Here is what I am talking about: there is a major issue (say, vaccines, climate change,GMOs, or perhaps a claim from Keynesian economics, or a claim made in the social sciences) and I want to decide: where IS the truth? It is absolute or statistical? The problem is, of course, that many of these claims require a technical background to evaluate properly; one’s “common sense” is woefully insufficient. And, given that my training is narrow (mathematics; in particular, topology) I often do not have the professional background to properly evaluate such claims. Yes, I am subject to being fooled, especially if the conclusion is what I want to hear, or what “feels right” to me, or even, “makes sense” to me. “Figure it out for yourself” has some serious limitations, though there IS a place for it.

Here is an example of a popular math video which, while interesting, valuable and well done, does make an error:

The value is that it shows how something which, while involving infinity, can lead to something practical when one takes a finite approximation. Note: Fourier series is also like that.

The error is technical. Yes, “space filling curves” exist, but it can be shown that they can never be “one to one”.
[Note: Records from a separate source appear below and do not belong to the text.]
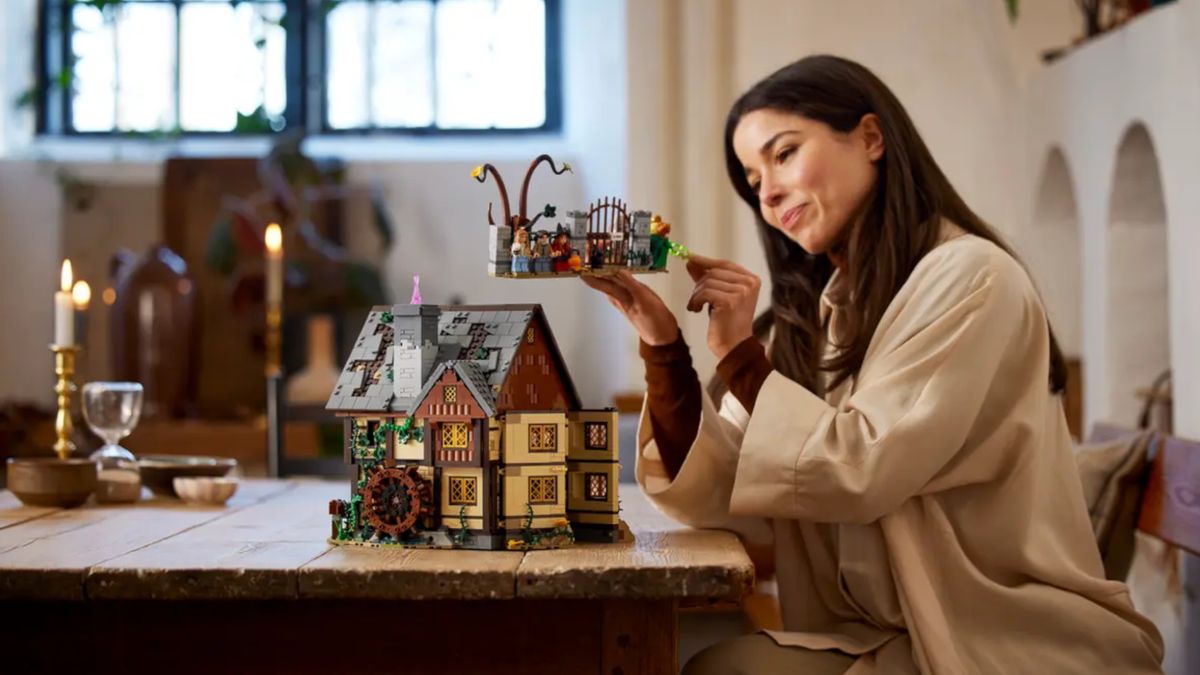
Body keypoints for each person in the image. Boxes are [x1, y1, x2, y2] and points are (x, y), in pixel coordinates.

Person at [583, 55, 1163, 675]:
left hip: (1000, 638)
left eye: (783, 155)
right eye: (753, 180)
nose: (769, 192)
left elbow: (859, 468)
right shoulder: (820, 315)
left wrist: (742, 357)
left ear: (870, 138)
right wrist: (665, 347)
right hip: (883, 639)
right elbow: (728, 490)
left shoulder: (971, 278)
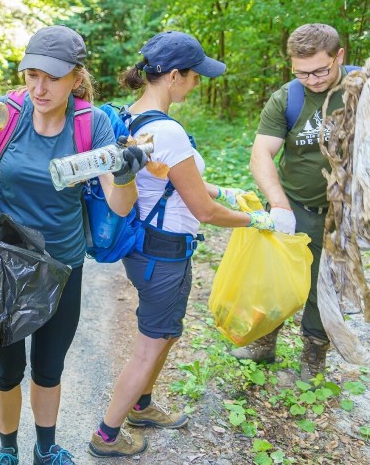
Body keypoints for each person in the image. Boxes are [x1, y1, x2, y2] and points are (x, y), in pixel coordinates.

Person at [0, 25, 146, 465]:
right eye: (32, 74)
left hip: (61, 267)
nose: (39, 87)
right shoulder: (7, 113)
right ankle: (7, 451)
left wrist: (126, 173)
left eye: (52, 77)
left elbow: (118, 203)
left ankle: (45, 448)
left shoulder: (90, 124)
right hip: (3, 263)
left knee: (48, 368)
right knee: (5, 371)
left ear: (76, 78)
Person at [87, 31, 277, 459]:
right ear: (174, 76)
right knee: (151, 344)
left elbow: (169, 177)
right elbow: (204, 212)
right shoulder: (168, 131)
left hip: (147, 250)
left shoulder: (132, 117)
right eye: (195, 76)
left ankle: (142, 406)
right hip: (164, 254)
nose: (198, 83)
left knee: (168, 332)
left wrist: (223, 190)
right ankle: (107, 434)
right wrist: (258, 219)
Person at [234, 23, 354, 381]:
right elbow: (261, 155)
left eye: (321, 70)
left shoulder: (360, 92)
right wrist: (280, 205)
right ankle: (263, 344)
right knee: (276, 279)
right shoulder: (288, 98)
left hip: (341, 216)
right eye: (302, 72)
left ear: (339, 56)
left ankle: (313, 359)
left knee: (324, 286)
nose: (313, 79)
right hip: (295, 205)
For the experts: an onto continuous function from a compact space to a Hausdorff space is a homeomorphism (topological equivalence) if and only if the function is one to one. To prove this, note that the continuous image of a compact set is compact and compact sets in a Hausdorff space are closed, hence one to one implies that one has a one to one closed map which makes the inverse map continuous as well.

So: the limit function described in the video cannot have an inverse, though all of the approximating curves can, and these approximating curves can come as close to “filling” the square as one pleases, in terms of running them through a given finite lattice of points.
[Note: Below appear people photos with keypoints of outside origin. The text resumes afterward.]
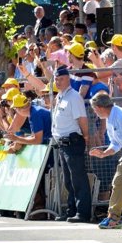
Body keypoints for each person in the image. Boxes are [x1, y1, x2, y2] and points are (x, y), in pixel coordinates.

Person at [88, 93, 122, 229]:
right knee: (118, 182)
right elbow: (115, 144)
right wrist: (104, 154)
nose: (94, 112)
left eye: (94, 109)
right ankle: (113, 218)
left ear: (99, 107)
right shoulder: (110, 118)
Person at [52, 66, 91, 223]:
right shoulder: (61, 96)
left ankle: (83, 213)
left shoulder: (74, 97)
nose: (58, 82)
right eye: (56, 79)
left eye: (61, 79)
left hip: (73, 141)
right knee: (69, 180)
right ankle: (71, 210)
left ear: (68, 79)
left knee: (78, 179)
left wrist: (86, 136)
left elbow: (82, 118)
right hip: (62, 142)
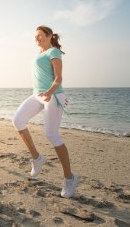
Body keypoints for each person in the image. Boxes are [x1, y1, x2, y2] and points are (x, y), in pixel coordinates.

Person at [12, 25, 79, 198]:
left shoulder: (53, 52)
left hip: (53, 95)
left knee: (52, 135)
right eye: (35, 36)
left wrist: (51, 93)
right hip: (37, 95)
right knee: (18, 120)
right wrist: (44, 93)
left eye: (40, 35)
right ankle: (37, 158)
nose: (37, 38)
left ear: (49, 36)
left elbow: (59, 78)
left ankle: (69, 179)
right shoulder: (39, 54)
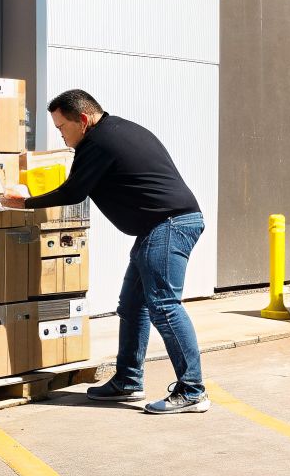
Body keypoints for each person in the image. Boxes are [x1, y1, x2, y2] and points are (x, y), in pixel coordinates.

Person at [12, 89, 209, 415]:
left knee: (163, 306)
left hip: (168, 225)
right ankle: (128, 380)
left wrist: (24, 203)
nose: (61, 135)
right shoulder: (118, 130)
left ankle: (192, 390)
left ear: (84, 120)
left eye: (62, 127)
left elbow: (73, 191)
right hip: (160, 226)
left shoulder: (98, 143)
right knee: (133, 305)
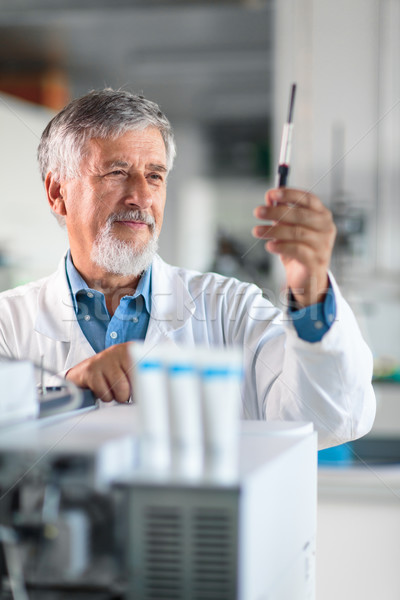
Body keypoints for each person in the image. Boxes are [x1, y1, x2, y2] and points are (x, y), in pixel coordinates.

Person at [0, 88, 375, 448]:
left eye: (155, 175)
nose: (142, 197)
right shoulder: (8, 324)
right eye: (116, 172)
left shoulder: (232, 311)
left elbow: (332, 419)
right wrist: (62, 393)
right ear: (57, 193)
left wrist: (312, 289)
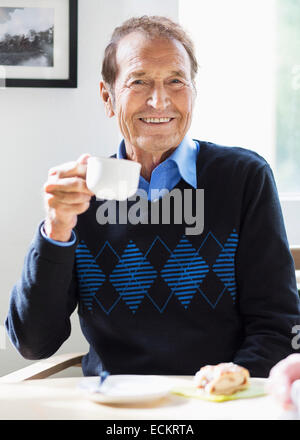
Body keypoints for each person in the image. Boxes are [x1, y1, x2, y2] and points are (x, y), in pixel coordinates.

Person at [5, 16, 300, 378]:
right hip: (116, 408)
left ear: (193, 91)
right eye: (139, 81)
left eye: (176, 81)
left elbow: (279, 324)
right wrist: (56, 229)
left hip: (219, 402)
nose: (159, 100)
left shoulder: (243, 177)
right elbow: (34, 342)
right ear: (107, 96)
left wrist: (231, 385)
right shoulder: (81, 196)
And the discussion of the “serpentine” curves is excellent; very well done. I’ll used that the next time I teach topology or analysis.

But, most non-mathematicians wouldn’t be able to evaluate this properly and realize that the presentation was just a tiny bit flawed, and yet very good and valuable.

And so, when I read an article on GMOs (appears to be a good article to me) which makes the point that organic foods may well use worse pesticides than GMO ones, among many, many other excellent points (e. g. organic foods could have had deliberately induced mutations via radiation) I really can’t do a technical evaluation of the article.

The same goes for this article on why poor people make so many bad decisions in life (basically, basic survival uses up most of their thought processing abilities).

So, this is how I go about deciding:

1. WHO is writing the article? Is it a journalist (who often will misunderstand technical details) or a specialist? If it is a journalist, I might go see if the the specialists have anything to say.
2. Where die the article appear? Is is in Scientific American? The New York Times? Natural News? (lol).
3. If the author is a specialist:
a. What are the author’s credentials?
b. Is the author STILL respected within the community? Yes, even Nobel laureates in science can go “off of the rails” and go crackpot, but this is usually picked up by the rest of the community.
c. Does the result conform to current consensus? Is there currently a debate within the community? Or is the result really an exciting new conjecture that is still being vetted by the other top guns within the community? Most new conjectures are false, but a few past the test of peer vetting.
4, Who are the critics? Are they themselves specialists or people who just don’t like the results for social or political reasons? (think: some of the criticisms of Steven Pinker’s stuff)

And yes, even with all of this, I am going to get things wrong from time to time.